Whatever the causes, the fourth graph shows – taking 1981 as a datum –homeownership among pensioners continued to rise in the period 2001 to 2011. But for all groups, other than those of pensionable age, it fell and appears set to fall further.

The graph shows that progressively up the age bands we have seen the proportions of homeowners rise and then fall. It is as if a crest of a wave of expanded homeownership is passing through the system, leaving a trough of reduced homeownership in its wake. That crest appears to have reached those of pensionable age.

But, whether we will see over the next decade a fall in homeownership among pensioners is much harder to gauge. The options for older folk are relatively confused. We have no precedent.

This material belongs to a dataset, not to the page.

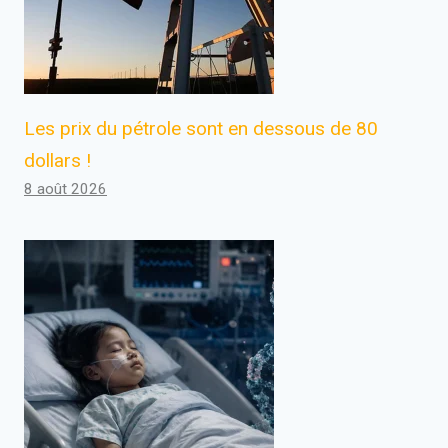
Les prix du pétrole sont en dessous de 80
dollars !
8 août 2026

So any calibration of their collective choices at an aggregate level is far from predictable.

Many factors come into play regarding how people plan for their lifestyle and housing in their later years, such as wealth, pension, the location of close family, health and the provision available from the state.

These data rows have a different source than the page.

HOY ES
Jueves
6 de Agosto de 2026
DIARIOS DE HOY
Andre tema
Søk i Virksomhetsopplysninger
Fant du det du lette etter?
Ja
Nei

These will all influence whether pensioners choose to stay put in homeownership (stay in the family home or buy a “more suitable property”), live with a family member or a new partner, rent, or move into sheltered social housing or private owner-occupied retirement housing.

Depending on what choices are available to and made by pensioners we could see a range of outcomes within this group in regards to homeownership over the next decade from a slight increase to a moderate decline.

There is naturally the possibility that it becomes the done thing to cash in your housing chips to secure a comfortable future in some form of rented housing. This might cause a sharp decline in homeownership.

Leaving to one side the uncertainly associated with those in or entering pensionable age, we can expect the pattern of falling homeownership to continue among those of working age. Furthermore, the data suggest (looking at the growing gap between the green and black lines as we track back) that the fall may well accelerate.

For those looking for solace there is much talk of ageing first-time buyers. So perhaps people are just entering homeownership later.

Well here you have to look at the definitions. People like me have been, on one definition, “first-time buyers” more than once. In my case three times.

The average age of “real” first-time buyers in England was the same in 2007 as it was in 1993, according to the housing survey data. And the proportion of first-time buyers 45 years old or more was pretty steady at around 10% in the years 2001 to 2009.

So the idea that homeownership levels will be propped up by older buyers seems unduly optimistic.

For those who believe a high level of homeownership is important in the socio-economic fabric of the nation, the trends are clearly of considerable concern. Not all agree with this view. One can take a view on whether a high level of homeownership is a good or bad thing.

But whatever view one takes it does not alter the fact that, as the house building industry currently functions, the level of homeownership and the transition into or out of homeownership appears to have a powerful influence on how many new private sector homes get built in England.

As I hope to show in a later blog, falling homeownership is not simply about frustrated aspiration, undesirable as that may be. It is, as things stand, a threat to the delivery of new homes. This in turn can but feed into what is looking increasingly like a doom loop for homeownership.